Hope you fix them and make your tool a success

Thanks, Faisal

IndianShifu avatar Feb 19 '15 18:02 IndianShifu

Hi @FaisalCoder. First, I'm flattered that you've chosen to use eatiht in your undergrad thesis (I'm definitely interested in reading/hearing about your thesis's subject)!

I'm going to try to describe the algorithm's steps before I respond to your and dwillis's issue.

Currently, eatiht builds a histogram (frequency distribution) measuring the occurrence of text-heavy nodes (text nodes above some string-length threshold); the keys (AKA bins, buckets, etc.) are xpaths leading to text-heavy nodes. What I'm eventually going to count up is the frequency of the parents (after filtering out nodes that not "text-heavy").

Here's what I mean:

I first use an xpath query to get a list of text nodes kinda like so:


[ 
'//body/div/p/text()',
'//body/div/div/div/p[1]/text()',
'//body/div/div/div/p[2]/text()',
...
'//body/article/p/text()',
'//body/div/footer/p/text()'
]

# I strip out the text node ( "/text()" ) in the above list of xpaths with query used in code.

Now the next step is to create a list of tuples where the first element is the xpath, and as i'm setting the first element of said tuple to the xpath, I'm also taking a note of the text's string length (among other statistics). So in a simplified way, we end up with the following:

[ 
( '//body/div/p/text()', 25 ),
( '//body/div/div/div/p[1]/text()', 30 ),
( '//body/div/div/div/p[2]/text()', 40 ),
...
( '//body/article/p/text()', 60),
( '//body/div/footer/p/text()', 10 )
]

The "other statistics" I also calculate are the average string-length and standard deviation. This is so that I can then apply what I liken to low- and high-pass filters. Eventually I end up filtering obvious non-content elements.

Finally, and sorry but I have to simplify the process to keep this short, I make another pass through the list, rstrip'ing the xpath's so that they now describe the path to the parent of the text nodes. After this happens, I count up the occurrences of the parents

[ 
( '//body/div/text()', 1),
( '//body/div/div/div/text()', 2),
...
( '//body/article/p/text()', 1),
( '//body/div/footer/text()', 1)
]

Now if you can imagine the above structure as a frequency distribution or a histogram, operations like "ARGMAX" and "MAX" are useful because you're doing is essentially calculating the most likely location of the content based off the number of times the parent node of "text-heavy" text nodes appear.
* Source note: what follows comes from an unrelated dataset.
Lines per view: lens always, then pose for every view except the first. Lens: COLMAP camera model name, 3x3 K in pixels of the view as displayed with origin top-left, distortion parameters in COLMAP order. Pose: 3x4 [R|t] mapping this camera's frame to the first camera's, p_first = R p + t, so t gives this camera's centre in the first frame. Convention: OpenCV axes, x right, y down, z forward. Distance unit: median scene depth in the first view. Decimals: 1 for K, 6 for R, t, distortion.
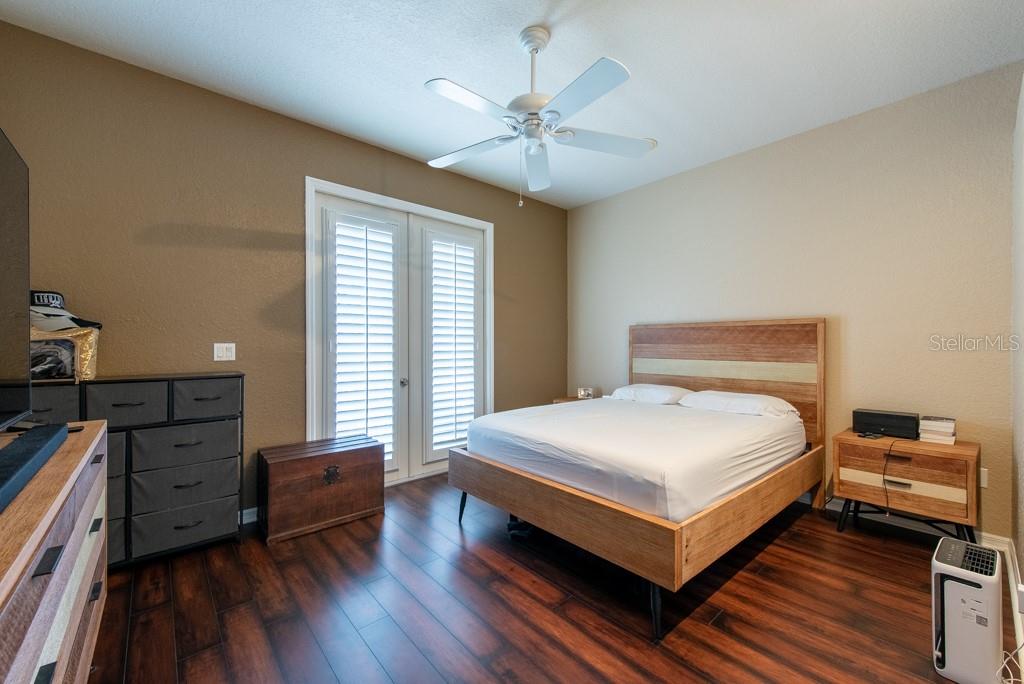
lens RADIAL K [[409.0, 0, 507.4], [0, 409.0, 346.4], [0, 0, 1]] dist [0.014014, -0.002455]
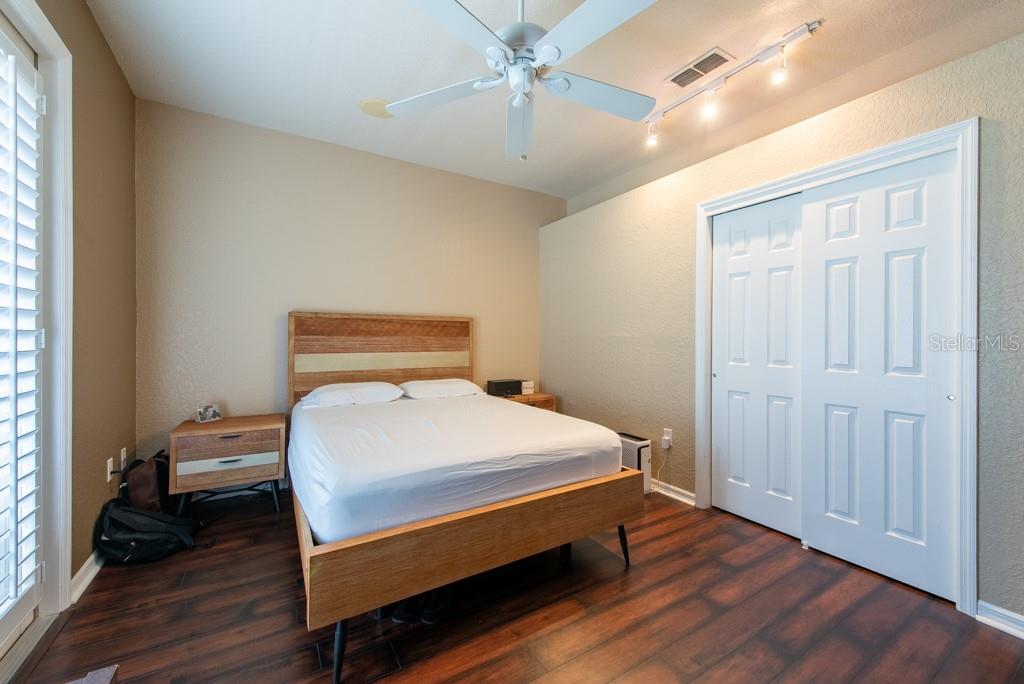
lens RADIAL K [[409.0, 0, 508.9], [0, 409.0, 337.0], [0, 0, 1]] dist [0.014014, -0.002455]
pose [[0.156757, 0.001502, 0.987636, -0.494778], [0.001166, 0.999998, -0.001706, -0.002497], [-0.987636, 0.001419, 0.156755, 0.594562]]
Now, in reality, eatiht goes thru some more passes through the list, all while calculating some statistics (like the average child node's string-length and the standard deviation away from the mean), and this helps some in bringing down the number of candidate nodes, but look again at the above example and take note of the tuple containing the largest string-length.

In the above example, imagine that our desired extracted node was actually the "//body/article" element. But the current version of eatiht will predict "//body/div/div/div" (70 > 60 after all).

Now there are hacks that I can apply to eatiht, in a short time frame, but I'm afraid they wont provide better results in the long run. A proper fix would require a decomposition of my algorithm, a better understanding of tree theory on my part, among other things.

I would love to be able to fix this and have started, but I'm afraid that I don't have the time nor resources to do so, at least not in any reasonably short amount of time :|

Edit*: I cleaned up what I wrote and made the examples I brought up a little closer to the actual implementation.

rodricios avatar Feb 20 '15 01:02 rodricios

thanks for replying,

Will surely send you the link to the online implementation of my thesis as soon as I complete it. (near around 10 April 2015)

IndianShifu avatar Feb 20 '15 09:02 IndianShifu